Set in a raft of pleasingly familiar locations, highlighting the success deficit between east and west London, the show has made a geographic icon of one anonymous sliver of Goswell Road, just north of the Museum of London, where the Barbican abruptly stops being so studiously tidy and a vintage launderette reminds you of one of London’s romantic heritage aesthetics. City planning is afoot to turn nearby into a London equivalent of New York’s High Line, with the same architect helming the project, so enjoy its bleak neighbourliness while you can. Lamb certainly seems to. What I love most about the city’s recognisably unfiltered new local hero is his full embrace of failure. We live in a city that is built on the patina of success. One of the things that most shocked me about London when I first arrived in my mid-twenties was how quick people were to shout about their own brilliant achievements.

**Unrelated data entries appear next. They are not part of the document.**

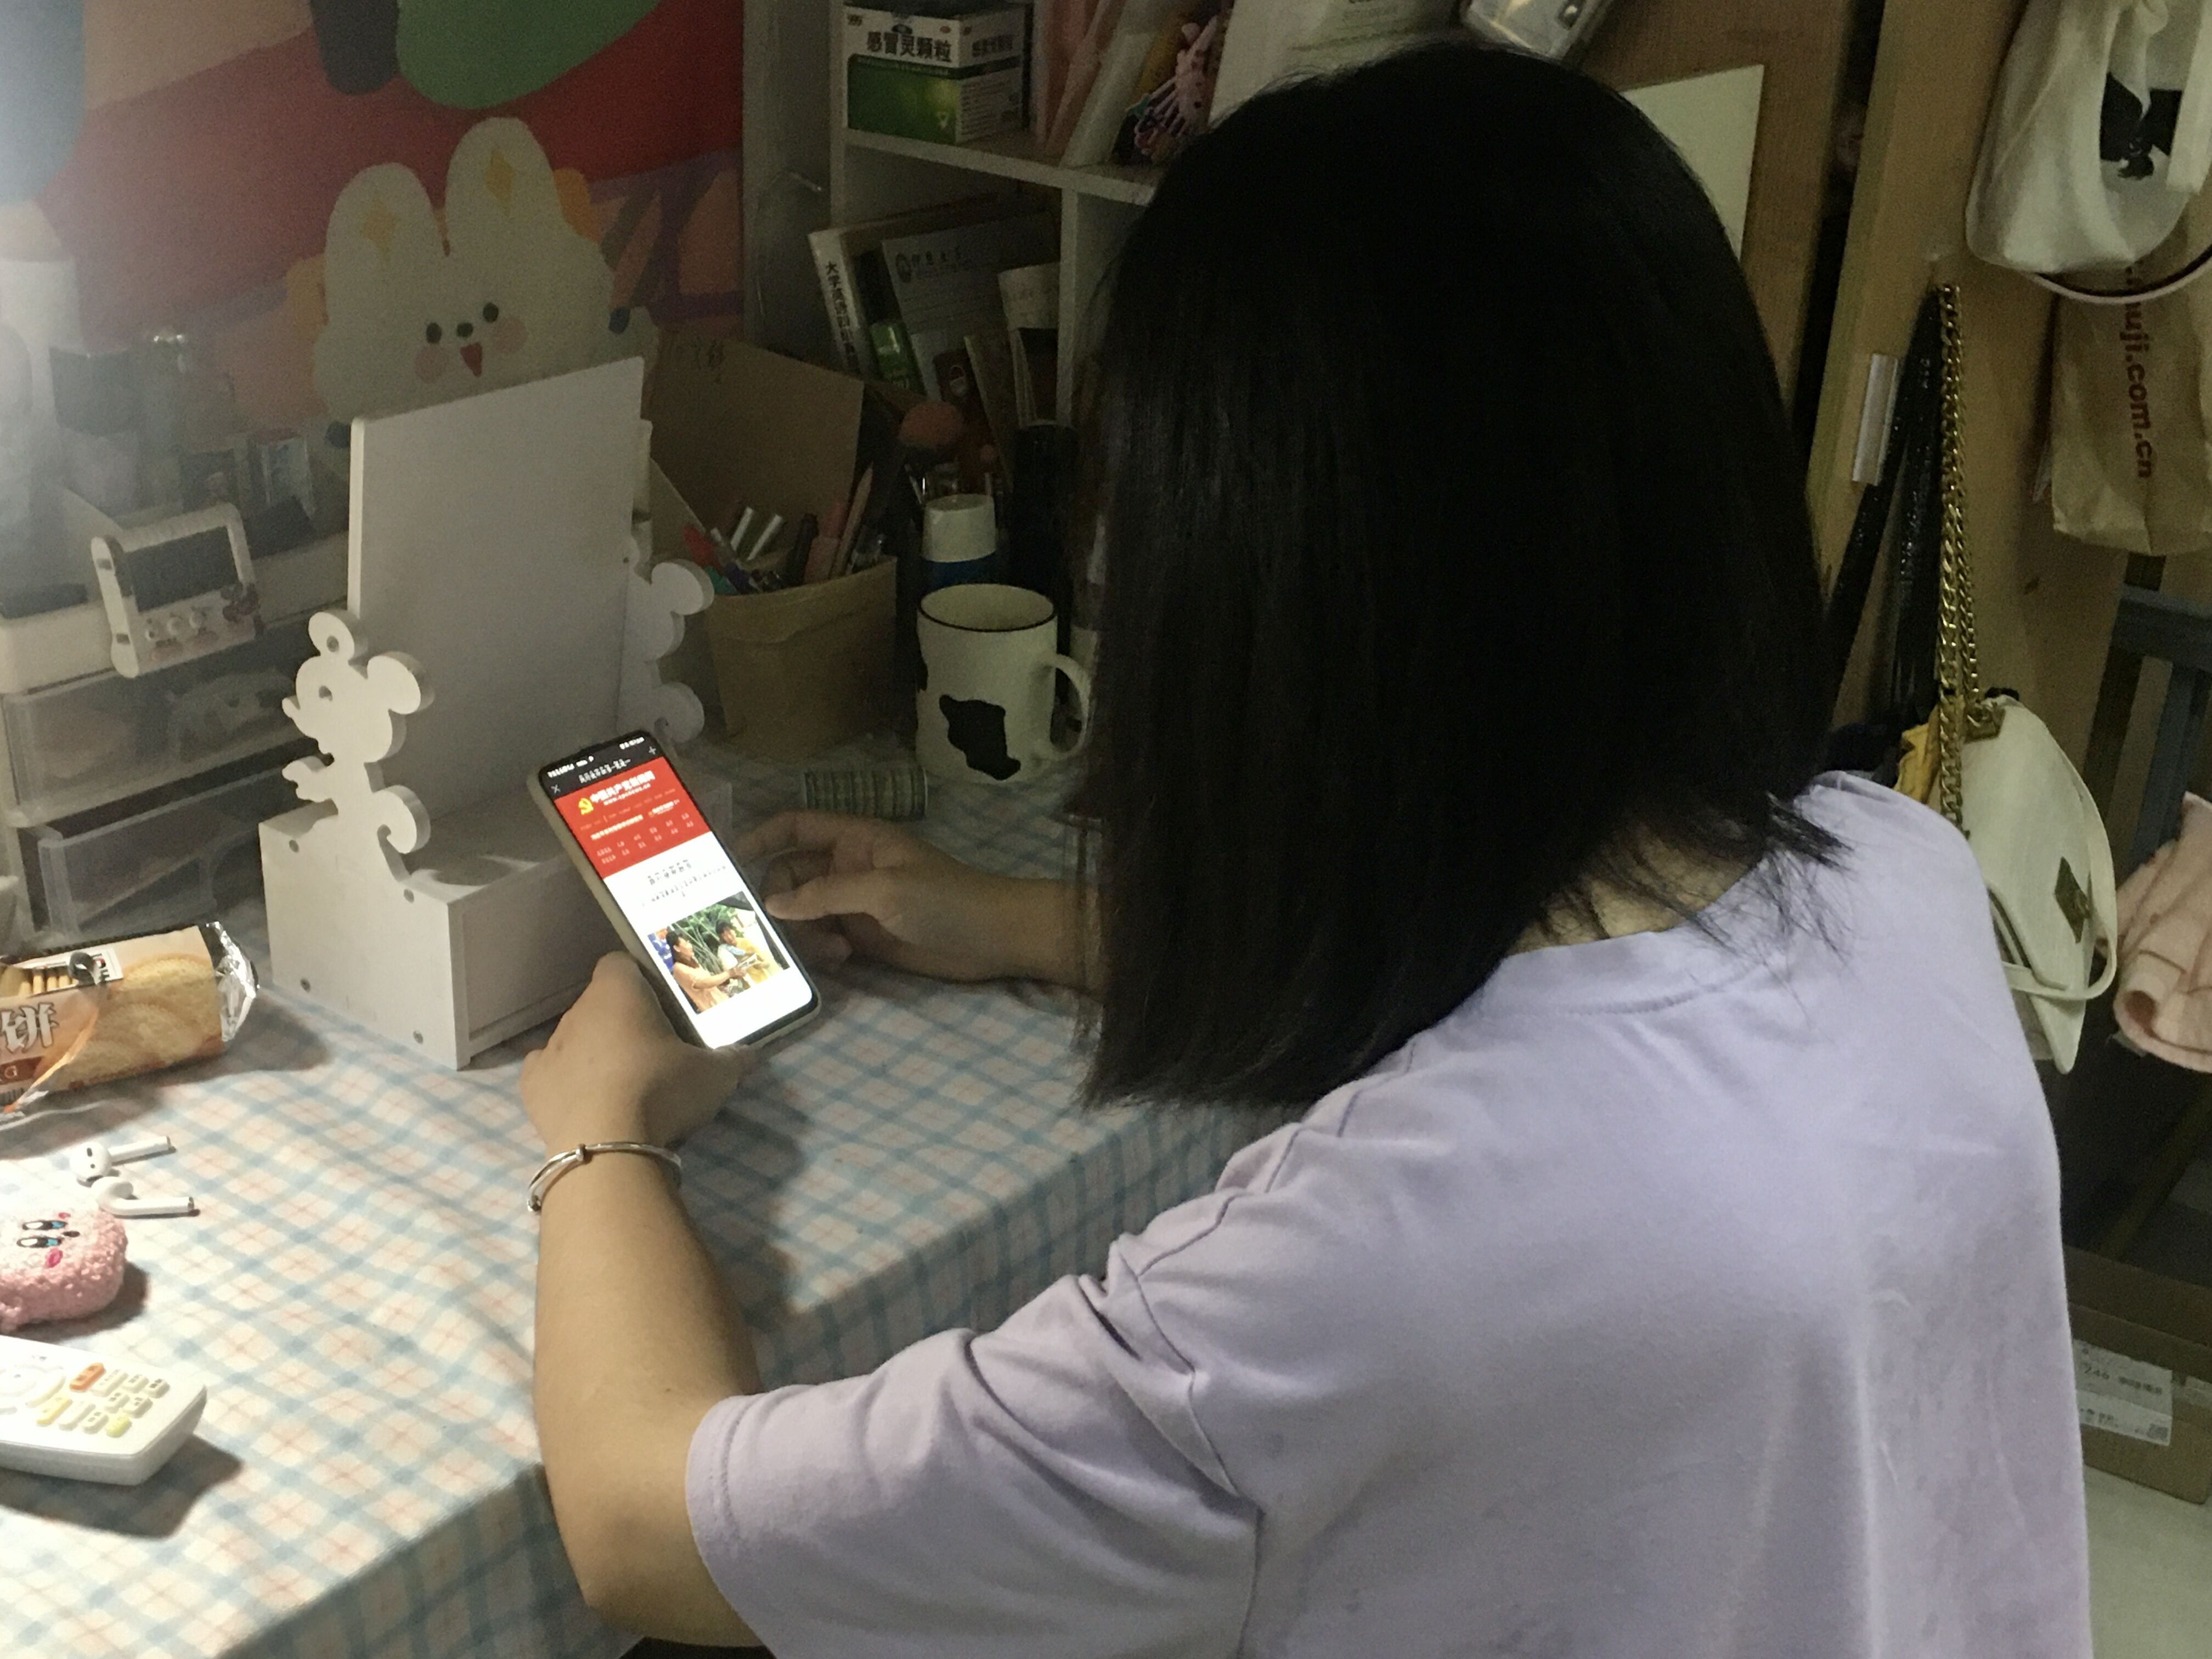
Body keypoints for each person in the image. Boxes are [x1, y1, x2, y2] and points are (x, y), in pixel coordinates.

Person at [518, 43, 2090, 1658]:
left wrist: (600, 1137)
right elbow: (1526, 973)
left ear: (1263, 611)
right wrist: (1013, 918)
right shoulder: (1898, 870)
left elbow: (648, 1531)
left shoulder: (1355, 1274)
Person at [665, 933, 731, 1013]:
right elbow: (704, 983)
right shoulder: (679, 968)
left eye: (689, 942)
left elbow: (708, 982)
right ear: (677, 948)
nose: (690, 946)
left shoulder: (693, 962)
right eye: (686, 944)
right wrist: (729, 973)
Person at [715, 920, 771, 989]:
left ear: (734, 930)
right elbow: (729, 974)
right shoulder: (725, 953)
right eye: (725, 936)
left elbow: (767, 963)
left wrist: (761, 965)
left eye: (730, 933)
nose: (729, 937)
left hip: (763, 981)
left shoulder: (745, 942)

This year we will see a general election in which two men will battle over the falsehood that their gang alone have the solutions to a succession of grave problems. Jackson Lamb wouldn’t have a second of it. He’d get on with the problems at hand, usefully insult someone, stroke his greasy chin and crack on. It feels like enough.
While we all caught a viral dose of darts mania this week, I was reminded once again of this new patron saint of failure, not least because Luke “The Nuke” Littler has a kebab named after him at his favourite St Helens takeaway. That’s very Jackson Lamb behaviour. So is coming second, in anything. That’s the thing about failure. Once you greet it as a useful fundamental and life’s most familiar ingredient, then the very occasional taste of success will be all the sweeter.
New Year resolutions are nonsense. But if we must embrace them, then being a bit more Jackson Lamb is at least a novel place to start.